Wan Jon Yin Joseph, Tan Yong Yao, Koh Li Yun Ryan, Chew Zhihong, Teo Hong Lee Terry

机构信息

Department of Orthopaedic Surgery, Changi General Hospital, Singapore.

出版信息

Singapore Med J. 2025 Aug 1. doi: 10.4103/singaporemedj.SMJ-2024-070.

DOI:10.4103/singaporemedj.SMJ-2024-070
PMID:40758997
Abstract

INTRODUCTION

Lumbar endoscopic discectomy (LED) is an increasingly common minimally invasive procedure used in treating lumbar disc herniation and decompressing spinal nerves. Various techniques have been described, each offering improved intraoperative visualisation and safety profile yet maintaining smaller incisions, resulting in better surgical outcomes and shorter hospital stay, as compared to minimally invasive microdiscectomy (MISD). This study aimed to investigate the cost-effectiveness of LED (uniportal and biportal approaches) against conventional MISD.

METHODS

This is a single-centre, multi-surgeon, retrospective case cohort study of 24 and 18 patients who underwent elective single-level uniportal LED and biportal LED, respectively.
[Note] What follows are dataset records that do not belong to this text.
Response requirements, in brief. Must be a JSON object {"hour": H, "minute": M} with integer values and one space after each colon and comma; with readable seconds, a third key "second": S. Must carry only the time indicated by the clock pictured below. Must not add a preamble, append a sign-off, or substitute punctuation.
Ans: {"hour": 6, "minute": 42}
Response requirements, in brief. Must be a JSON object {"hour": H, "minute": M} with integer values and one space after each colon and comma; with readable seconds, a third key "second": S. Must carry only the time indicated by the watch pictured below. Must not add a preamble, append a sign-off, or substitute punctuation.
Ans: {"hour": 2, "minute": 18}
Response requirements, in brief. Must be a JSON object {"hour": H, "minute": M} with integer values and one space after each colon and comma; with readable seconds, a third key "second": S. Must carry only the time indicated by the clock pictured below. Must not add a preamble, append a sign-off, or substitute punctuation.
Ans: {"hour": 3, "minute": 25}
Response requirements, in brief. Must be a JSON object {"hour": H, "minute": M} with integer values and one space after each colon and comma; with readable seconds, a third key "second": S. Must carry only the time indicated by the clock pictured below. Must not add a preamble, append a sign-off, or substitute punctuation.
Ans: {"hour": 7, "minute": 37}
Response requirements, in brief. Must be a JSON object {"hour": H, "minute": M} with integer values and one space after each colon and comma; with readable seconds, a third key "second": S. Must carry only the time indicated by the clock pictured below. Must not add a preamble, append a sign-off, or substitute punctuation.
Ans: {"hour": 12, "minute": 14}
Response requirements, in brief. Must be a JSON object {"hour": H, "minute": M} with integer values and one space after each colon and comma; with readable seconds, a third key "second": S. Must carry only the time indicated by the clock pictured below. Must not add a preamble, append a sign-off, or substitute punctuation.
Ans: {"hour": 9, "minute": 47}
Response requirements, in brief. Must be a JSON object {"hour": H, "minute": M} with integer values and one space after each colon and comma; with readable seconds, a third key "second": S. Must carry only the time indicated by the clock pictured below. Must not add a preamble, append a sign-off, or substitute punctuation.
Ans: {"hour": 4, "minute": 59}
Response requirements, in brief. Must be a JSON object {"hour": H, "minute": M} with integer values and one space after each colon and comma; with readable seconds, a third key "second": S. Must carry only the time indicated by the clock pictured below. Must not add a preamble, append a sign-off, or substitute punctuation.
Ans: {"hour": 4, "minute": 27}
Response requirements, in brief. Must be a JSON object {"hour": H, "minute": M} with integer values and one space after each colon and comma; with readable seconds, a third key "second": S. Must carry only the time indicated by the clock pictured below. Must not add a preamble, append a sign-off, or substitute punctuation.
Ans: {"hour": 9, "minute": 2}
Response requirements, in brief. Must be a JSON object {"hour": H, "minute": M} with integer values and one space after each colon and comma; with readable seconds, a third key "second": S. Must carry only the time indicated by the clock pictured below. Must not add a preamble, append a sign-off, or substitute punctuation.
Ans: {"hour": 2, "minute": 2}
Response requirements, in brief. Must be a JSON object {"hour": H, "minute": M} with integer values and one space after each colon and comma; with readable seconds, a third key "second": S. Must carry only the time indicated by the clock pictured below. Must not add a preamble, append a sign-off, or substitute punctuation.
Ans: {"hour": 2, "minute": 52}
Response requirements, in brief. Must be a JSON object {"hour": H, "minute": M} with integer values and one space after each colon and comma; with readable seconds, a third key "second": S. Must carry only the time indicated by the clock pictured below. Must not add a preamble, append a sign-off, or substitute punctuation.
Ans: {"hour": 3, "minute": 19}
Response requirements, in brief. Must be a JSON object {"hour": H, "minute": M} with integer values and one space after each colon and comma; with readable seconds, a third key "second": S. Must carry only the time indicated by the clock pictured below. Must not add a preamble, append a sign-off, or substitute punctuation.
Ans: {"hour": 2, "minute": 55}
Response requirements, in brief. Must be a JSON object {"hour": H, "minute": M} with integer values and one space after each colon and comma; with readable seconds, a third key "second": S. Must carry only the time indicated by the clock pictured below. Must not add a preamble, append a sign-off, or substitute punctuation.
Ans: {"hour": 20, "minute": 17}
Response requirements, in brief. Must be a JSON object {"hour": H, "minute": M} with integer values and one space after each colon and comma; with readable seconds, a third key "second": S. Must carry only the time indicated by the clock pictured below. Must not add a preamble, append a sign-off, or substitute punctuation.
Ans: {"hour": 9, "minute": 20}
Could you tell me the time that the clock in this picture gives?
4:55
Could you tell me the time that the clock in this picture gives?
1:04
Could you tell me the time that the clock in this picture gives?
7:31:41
In addition, an age-matched group of 42 patients who underwent single-level MISD was included. Patient demographics (age, gender, body mass index, Charlson Comorbidity Index and Functional Independence Measure), 6-month postoperative complications and inpatient hospitalisation costs were compared.

RESULTS

Both uniportal and biportal endoscopic discectomy groups had significantly higher operation durations but maintained comparable hospital length of stay, and intra- and postoperative complication rates. The uniportal group had significantly higher overall inpatient hospitalisation bill compared to the biportal and MISD groups due to the rental fee for specialised endoscopic equipment.

CONCLUSION

The biportal endoscopic approach - due to its equipment versality - has lower equipment costs than uniportal endoscopic discectomy. For the biportal approach to potentially become a cost-effective and safe alternative to conventional MISD, a learning curve remains for surgeons and institutions to overcome in order to achieve shorter hospital stays and operative durations.